# Given data
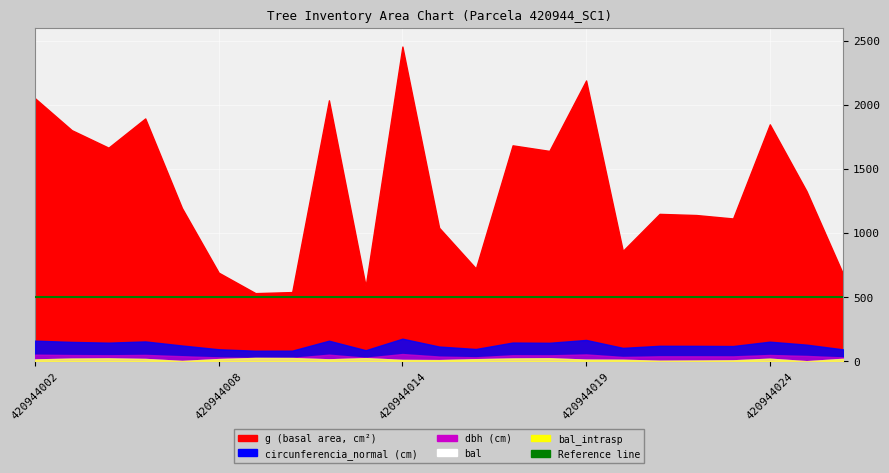

How many data points in dbh are less than 39?

11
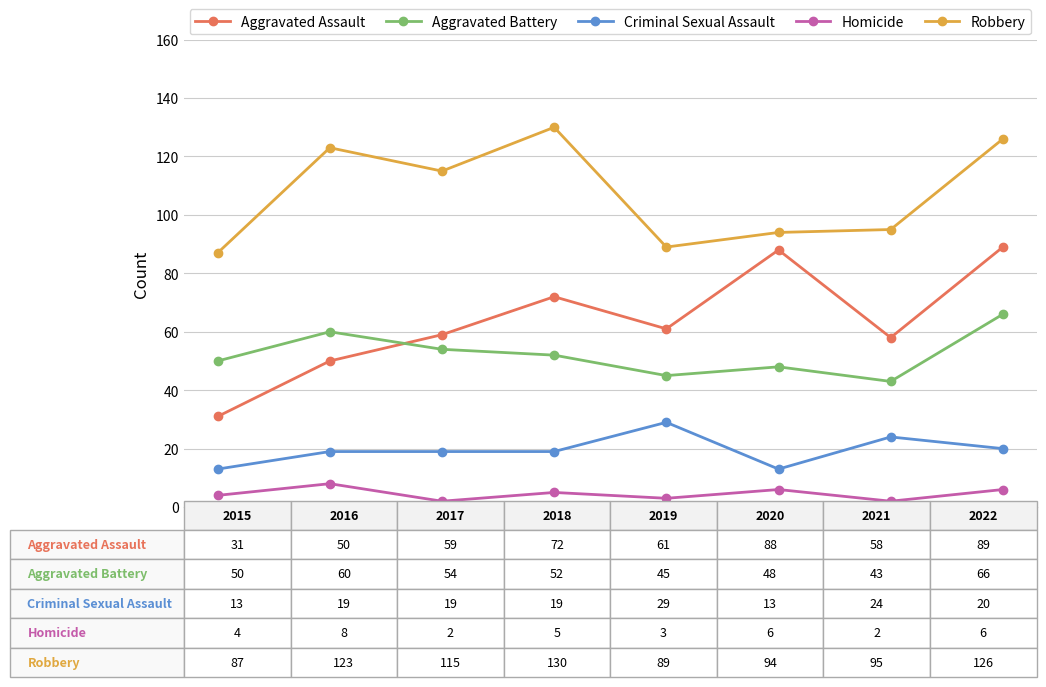

Which series has the largest total across all categories?

Robbery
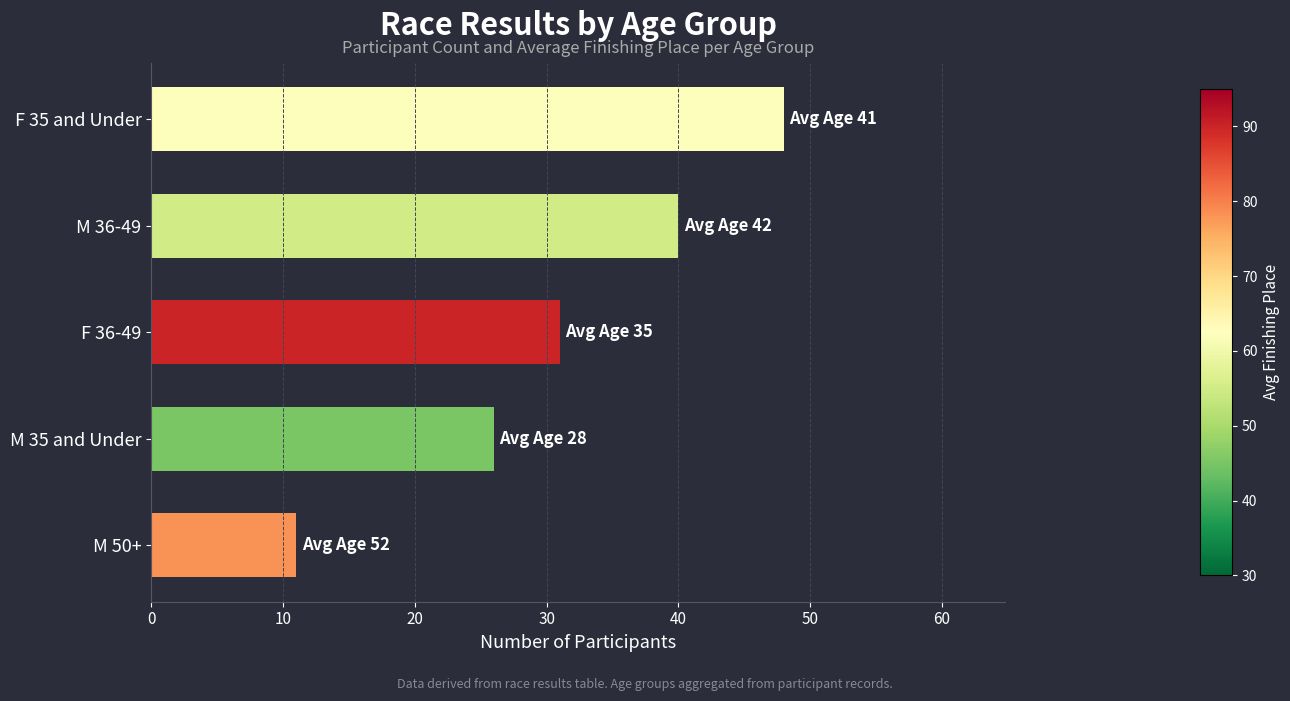

What is the sum of all values?

156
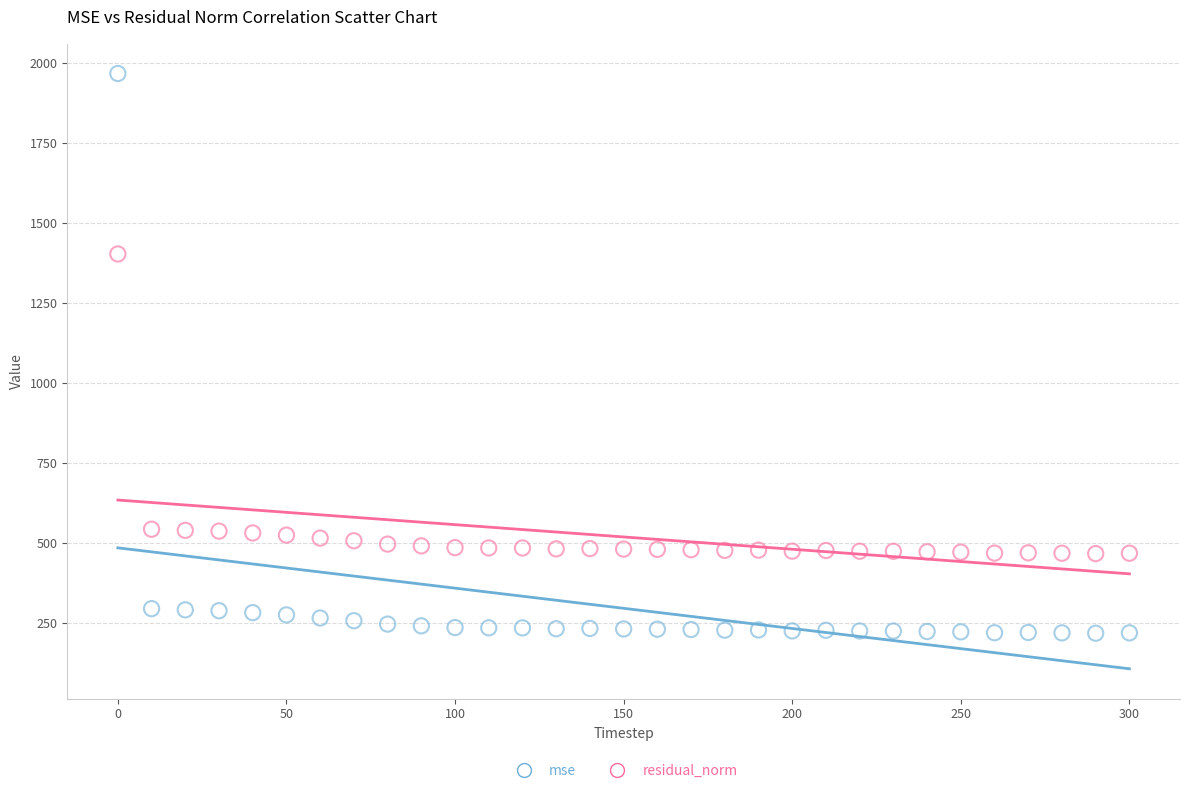

Which series has the largest Y range (max minus min)?

mse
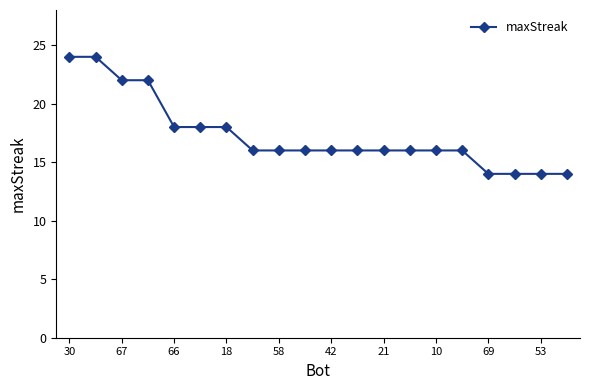

What is the value of the 5th point from the left?

18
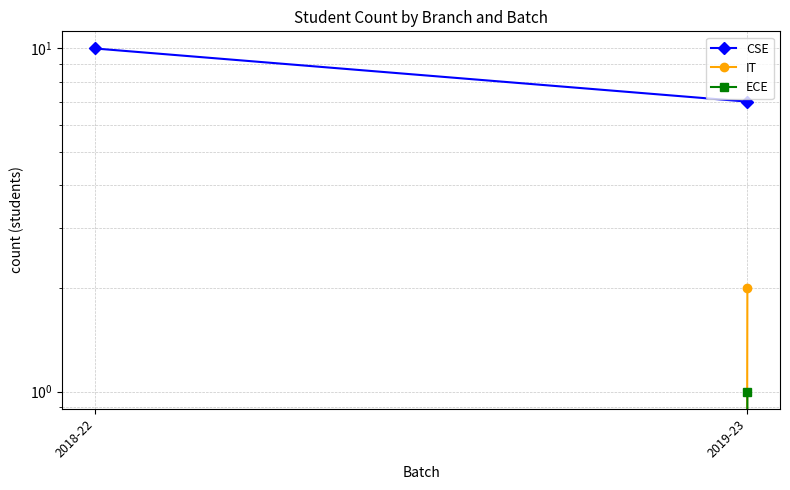

What is the value of the ECE point at the 2nd from the left?

1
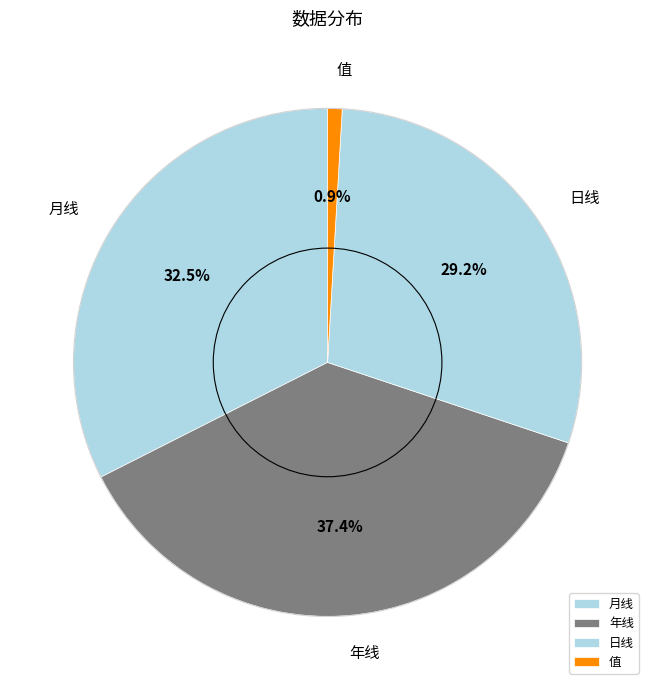

Combined, what portion of the pie is 日线 and 值?

30.1%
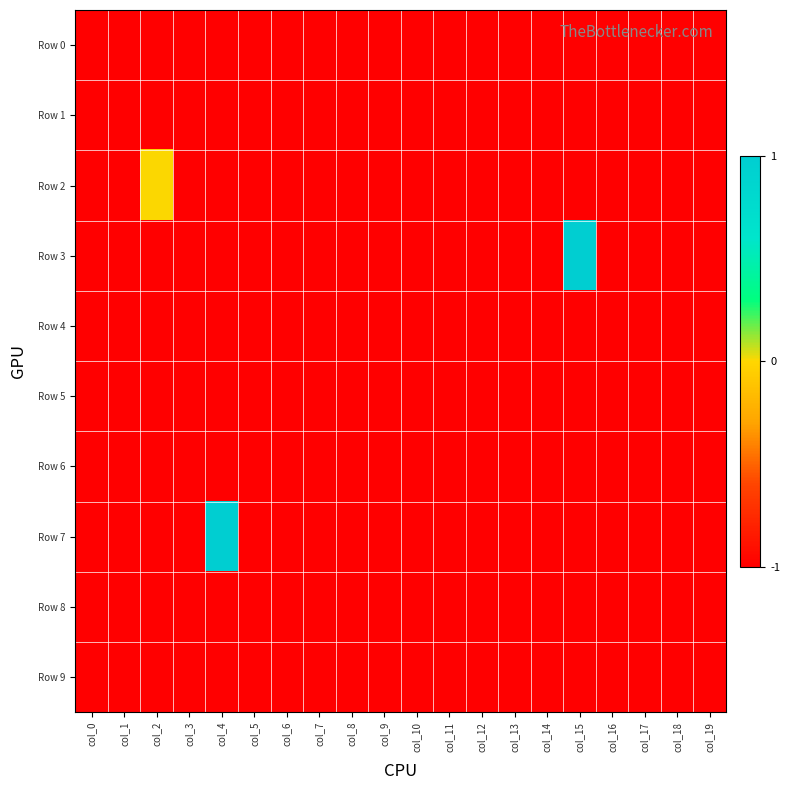

Which label corresponds to the smallest value in the chart?

col_0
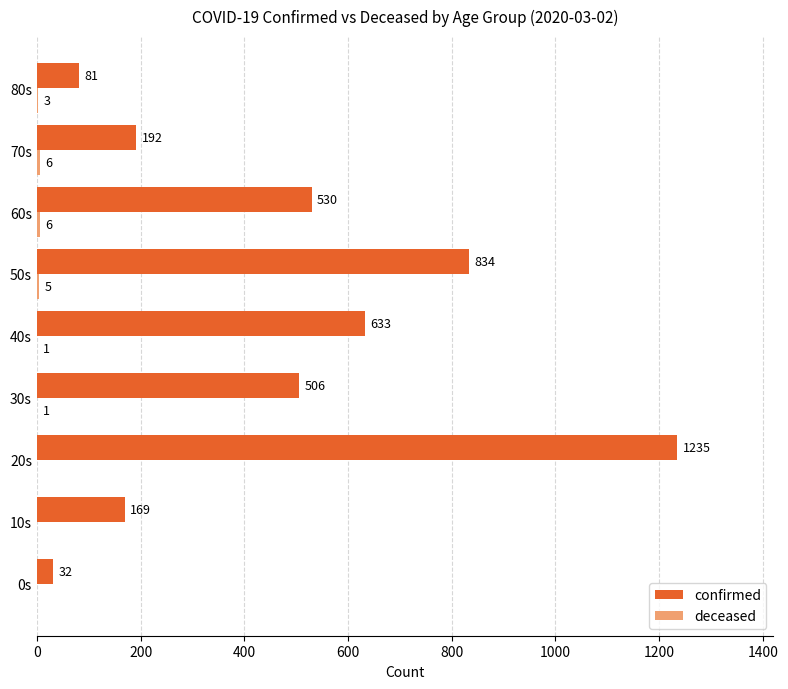

True or false: confirmed has a value of 633 at 40s.

True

# What the exercise asks
Please copy out all of the items above with "largest" switched to "greatest" and nothing else changed, leaving out the pictures.

# Expected output
How many data points in dbh are less than 39?

11

Which series has the greatest total across all categories?

Robbery

What is the sum of all values?

156

Which series has the greatest Y range (max minus min)?

mse

What is the value of the 5th point from the left?

18

What is the value of the ECE point at the 2nd from the left?

1

Combined, what portion of the pie is 日线 and 值?

30.1%

Which label corresponds to the smallest value in the chart?

col_0

True or false: confirmed has a value of 633 at 40s.

True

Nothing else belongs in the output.